Saved data entries
*** Block opens ***
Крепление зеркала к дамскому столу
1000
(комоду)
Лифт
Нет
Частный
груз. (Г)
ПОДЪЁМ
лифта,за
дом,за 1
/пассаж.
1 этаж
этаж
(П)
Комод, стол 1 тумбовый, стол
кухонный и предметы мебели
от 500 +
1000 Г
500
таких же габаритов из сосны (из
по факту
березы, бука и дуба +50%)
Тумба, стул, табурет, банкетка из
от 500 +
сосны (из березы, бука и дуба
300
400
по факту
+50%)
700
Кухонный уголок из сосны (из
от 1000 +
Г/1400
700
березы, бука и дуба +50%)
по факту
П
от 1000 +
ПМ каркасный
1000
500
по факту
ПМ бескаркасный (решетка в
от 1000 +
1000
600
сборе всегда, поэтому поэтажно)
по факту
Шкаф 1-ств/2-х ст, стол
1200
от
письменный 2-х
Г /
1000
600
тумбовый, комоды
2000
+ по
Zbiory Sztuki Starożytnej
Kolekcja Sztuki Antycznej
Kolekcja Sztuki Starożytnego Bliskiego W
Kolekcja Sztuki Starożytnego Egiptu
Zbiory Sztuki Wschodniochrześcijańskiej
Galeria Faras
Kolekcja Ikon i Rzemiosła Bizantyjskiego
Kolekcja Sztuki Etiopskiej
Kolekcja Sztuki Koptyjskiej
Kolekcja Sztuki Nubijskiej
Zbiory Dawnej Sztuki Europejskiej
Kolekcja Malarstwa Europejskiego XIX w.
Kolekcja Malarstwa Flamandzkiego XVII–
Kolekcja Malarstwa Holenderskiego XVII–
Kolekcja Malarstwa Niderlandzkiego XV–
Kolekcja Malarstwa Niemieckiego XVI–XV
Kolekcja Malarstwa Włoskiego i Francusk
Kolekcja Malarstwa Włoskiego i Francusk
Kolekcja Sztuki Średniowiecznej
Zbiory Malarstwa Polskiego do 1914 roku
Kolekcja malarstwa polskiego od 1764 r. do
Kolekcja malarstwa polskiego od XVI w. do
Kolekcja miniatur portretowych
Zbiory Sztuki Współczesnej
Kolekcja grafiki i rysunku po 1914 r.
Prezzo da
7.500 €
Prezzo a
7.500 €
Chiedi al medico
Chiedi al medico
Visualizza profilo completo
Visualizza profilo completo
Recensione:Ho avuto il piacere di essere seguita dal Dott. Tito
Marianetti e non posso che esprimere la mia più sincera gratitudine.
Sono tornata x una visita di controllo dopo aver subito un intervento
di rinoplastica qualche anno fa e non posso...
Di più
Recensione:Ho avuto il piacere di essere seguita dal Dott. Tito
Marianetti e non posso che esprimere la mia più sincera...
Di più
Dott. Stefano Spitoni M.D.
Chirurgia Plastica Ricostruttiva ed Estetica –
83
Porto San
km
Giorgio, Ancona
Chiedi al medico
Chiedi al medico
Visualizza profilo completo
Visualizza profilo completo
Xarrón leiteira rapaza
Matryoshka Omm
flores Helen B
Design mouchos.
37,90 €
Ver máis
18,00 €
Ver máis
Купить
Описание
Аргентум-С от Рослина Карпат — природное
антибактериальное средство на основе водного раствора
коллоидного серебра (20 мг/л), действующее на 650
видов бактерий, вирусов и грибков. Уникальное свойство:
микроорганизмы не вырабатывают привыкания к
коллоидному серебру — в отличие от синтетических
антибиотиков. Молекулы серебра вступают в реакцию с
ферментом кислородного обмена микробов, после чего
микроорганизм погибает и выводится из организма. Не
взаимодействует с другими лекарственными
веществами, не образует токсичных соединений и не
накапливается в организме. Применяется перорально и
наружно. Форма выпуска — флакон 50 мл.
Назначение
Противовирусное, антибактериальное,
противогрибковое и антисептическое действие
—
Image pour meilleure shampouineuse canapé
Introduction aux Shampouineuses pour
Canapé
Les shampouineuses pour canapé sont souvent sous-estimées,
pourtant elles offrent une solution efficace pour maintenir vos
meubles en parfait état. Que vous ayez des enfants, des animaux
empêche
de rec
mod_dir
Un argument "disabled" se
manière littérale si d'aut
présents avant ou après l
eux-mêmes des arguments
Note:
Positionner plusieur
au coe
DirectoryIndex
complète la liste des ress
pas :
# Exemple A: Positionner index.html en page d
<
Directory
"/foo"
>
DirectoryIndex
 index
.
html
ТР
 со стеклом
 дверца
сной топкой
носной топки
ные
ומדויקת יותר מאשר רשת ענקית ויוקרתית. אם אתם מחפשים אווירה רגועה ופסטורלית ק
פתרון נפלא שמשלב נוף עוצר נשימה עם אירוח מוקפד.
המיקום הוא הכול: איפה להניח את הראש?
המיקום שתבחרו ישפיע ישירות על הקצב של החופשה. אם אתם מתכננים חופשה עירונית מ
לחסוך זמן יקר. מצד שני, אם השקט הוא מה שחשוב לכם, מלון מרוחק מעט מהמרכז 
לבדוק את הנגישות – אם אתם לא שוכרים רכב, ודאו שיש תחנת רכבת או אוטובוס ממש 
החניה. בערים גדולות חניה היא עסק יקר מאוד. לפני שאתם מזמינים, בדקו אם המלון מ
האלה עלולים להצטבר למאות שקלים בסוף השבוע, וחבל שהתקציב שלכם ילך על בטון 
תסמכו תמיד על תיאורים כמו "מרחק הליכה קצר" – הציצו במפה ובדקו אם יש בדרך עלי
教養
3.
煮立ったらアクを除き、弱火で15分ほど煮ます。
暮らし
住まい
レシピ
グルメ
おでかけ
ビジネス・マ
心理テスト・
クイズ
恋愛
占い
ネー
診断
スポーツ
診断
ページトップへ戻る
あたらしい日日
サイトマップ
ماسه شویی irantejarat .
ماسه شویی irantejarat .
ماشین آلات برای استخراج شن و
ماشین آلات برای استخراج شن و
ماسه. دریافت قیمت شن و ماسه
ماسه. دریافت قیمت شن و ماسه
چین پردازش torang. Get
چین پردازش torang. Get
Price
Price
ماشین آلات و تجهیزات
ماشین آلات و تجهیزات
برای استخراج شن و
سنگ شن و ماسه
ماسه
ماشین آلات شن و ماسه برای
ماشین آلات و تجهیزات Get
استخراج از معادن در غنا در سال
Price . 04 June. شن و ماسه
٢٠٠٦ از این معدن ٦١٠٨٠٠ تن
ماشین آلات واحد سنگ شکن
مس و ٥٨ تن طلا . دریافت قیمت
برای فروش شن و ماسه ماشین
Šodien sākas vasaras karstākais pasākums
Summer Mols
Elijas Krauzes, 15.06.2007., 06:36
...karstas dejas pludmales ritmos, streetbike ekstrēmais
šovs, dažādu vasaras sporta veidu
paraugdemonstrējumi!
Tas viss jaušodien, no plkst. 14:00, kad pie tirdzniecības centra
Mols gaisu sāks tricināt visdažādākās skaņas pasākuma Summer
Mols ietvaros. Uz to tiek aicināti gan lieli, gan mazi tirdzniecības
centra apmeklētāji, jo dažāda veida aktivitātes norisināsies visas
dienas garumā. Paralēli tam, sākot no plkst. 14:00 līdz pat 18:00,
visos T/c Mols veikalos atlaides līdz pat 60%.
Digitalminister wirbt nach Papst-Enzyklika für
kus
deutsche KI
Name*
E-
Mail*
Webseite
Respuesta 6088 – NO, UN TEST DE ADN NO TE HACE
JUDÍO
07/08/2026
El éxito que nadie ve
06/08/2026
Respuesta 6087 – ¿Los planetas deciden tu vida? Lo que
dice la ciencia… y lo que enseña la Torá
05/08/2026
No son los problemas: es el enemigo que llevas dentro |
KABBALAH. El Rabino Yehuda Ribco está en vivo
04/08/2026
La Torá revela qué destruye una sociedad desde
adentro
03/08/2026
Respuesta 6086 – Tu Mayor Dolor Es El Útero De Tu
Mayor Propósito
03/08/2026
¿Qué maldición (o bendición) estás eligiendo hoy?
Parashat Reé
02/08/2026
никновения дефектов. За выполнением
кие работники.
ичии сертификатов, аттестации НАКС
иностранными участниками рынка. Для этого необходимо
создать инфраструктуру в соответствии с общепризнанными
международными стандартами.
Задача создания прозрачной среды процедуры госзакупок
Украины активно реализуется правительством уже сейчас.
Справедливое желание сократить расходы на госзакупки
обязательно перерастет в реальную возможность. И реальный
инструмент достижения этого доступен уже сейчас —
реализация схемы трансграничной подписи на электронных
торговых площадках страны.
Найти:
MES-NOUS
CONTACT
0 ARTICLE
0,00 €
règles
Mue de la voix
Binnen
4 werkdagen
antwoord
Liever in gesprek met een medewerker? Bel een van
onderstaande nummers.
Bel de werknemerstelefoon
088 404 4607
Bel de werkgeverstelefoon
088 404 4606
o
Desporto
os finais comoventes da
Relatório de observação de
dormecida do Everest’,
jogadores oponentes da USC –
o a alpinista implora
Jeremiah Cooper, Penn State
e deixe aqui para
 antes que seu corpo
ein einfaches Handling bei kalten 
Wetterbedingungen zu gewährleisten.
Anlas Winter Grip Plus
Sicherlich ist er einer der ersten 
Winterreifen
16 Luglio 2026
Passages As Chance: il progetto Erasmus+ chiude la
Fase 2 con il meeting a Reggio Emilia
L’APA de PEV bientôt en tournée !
*** Block closes ***
Recast the lines from the beginning of the records through the line holding "più sincera gratitudine.", inclusive, as a numbered list, leaving out blank lines.

1. Крепление зеркала к дамскому столу
2. 1000
3. (комоду)
4. Лифт
5. Нет
6. Частный
7. груз. (Г)
8. ПОДЪЁМ
9. лифта,за
10. дом,за 1
11. /пассаж.
12. 1 этаж
13. этаж
14. (П)
15. Комод, стол 1 тумбовый, стол
16. кухонный и предметы мебели
17. от 500 +
18. 1000 Г
19. 500
20. таких же габаритов из сосны (из
21. по факту
22. березы, бука и дуба +50%)
23. Тумба, стул, табурет, банкетка из
24. от 500 +
25. сосны (из березы, бука и дуба
26. 300
27. 400
28. по факту
29. +50%)
30. 700
31. Кухонный уголок из сосны (из
32. от 1000 +
33. Г/1400
34. 700
35. березы, бука и дуба +50%)
36. по факту
37. П
38. от 1000 +
39. ПМ каркасный
40. 1000
41. 500
42. по факту
43. ПМ бескаркасный (решетка в
44. от 1000 +
45. 1000
46. 600
47. сборе всегда, поэтому поэтажно)
48. по факту
49. Шкаф 1-ств/2-х ст, стол
50. 1200
51. от
52. письменный 2-х
53. Г /
54. 1000
55. 600
56. тумбовый, комоды
57. 2000
58. + по
59. Zbiory Sztuki Starożytnej
60. Kolekcja Sztuki Antycznej
61. Kolekcja Sztuki Starożytnego Bliskiego W
62. Kolekcja Sztuki Starożytnego Egiptu
63. Zbiory Sztuki Wschodniochrześcijańskiej
64. Galeria Faras
65. Kolekcja Ikon i Rzemiosła Bizantyjskiego
66. Kolekcja Sztuki Etiopskiej
67. Kolekcja Sztuki Koptyjskiej
68. Kolekcja Sztuki Nubijskiej
69. Zbiory Dawnej Sztuki Europejskiej
70. Kolekcja Malarstwa Europejskiego XIX w.
71. Kolekcja Malarstwa Flamandzkiego XVII–
72. Kolekcja Malarstwa Holenderskiego XVII–
73. Kolekcja Malarstwa Niderlandzkiego XV–
74. Kolekcja Malarstwa Niemieckiego XVI–XV
75. Kolekcja Malarstwa Włoskiego i Francusk
76. Kolekcja Malarstwa Włoskiego i Francusk
77. Kolekcja Sztuki Średniowiecznej
78. Zbiory Malarstwa Polskiego do 1914 roku
79. Kolekcja malarstwa polskiego od 1764 r. do
80. Kolekcja malarstwa polskiego od XVI w. do
81. Kolekcja miniatur portretowych
82. Zbiory Sztuki Współczesnej
83. Kolekcja grafiki i rysunku po 1914 r.
84. Prezzo da
85. 7.500 €
86. Prezzo a
87. 7.500 €
88. Chiedi al medico
89. Chiedi al medico
90. Visualizza profilo completo
91. Visualizza profilo completo
92. Recensione:Ho avuto il piacere di essere seguita dal Dott. Tito
93. Marianetti e non posso che esprimere la mia più sincera gratitudine.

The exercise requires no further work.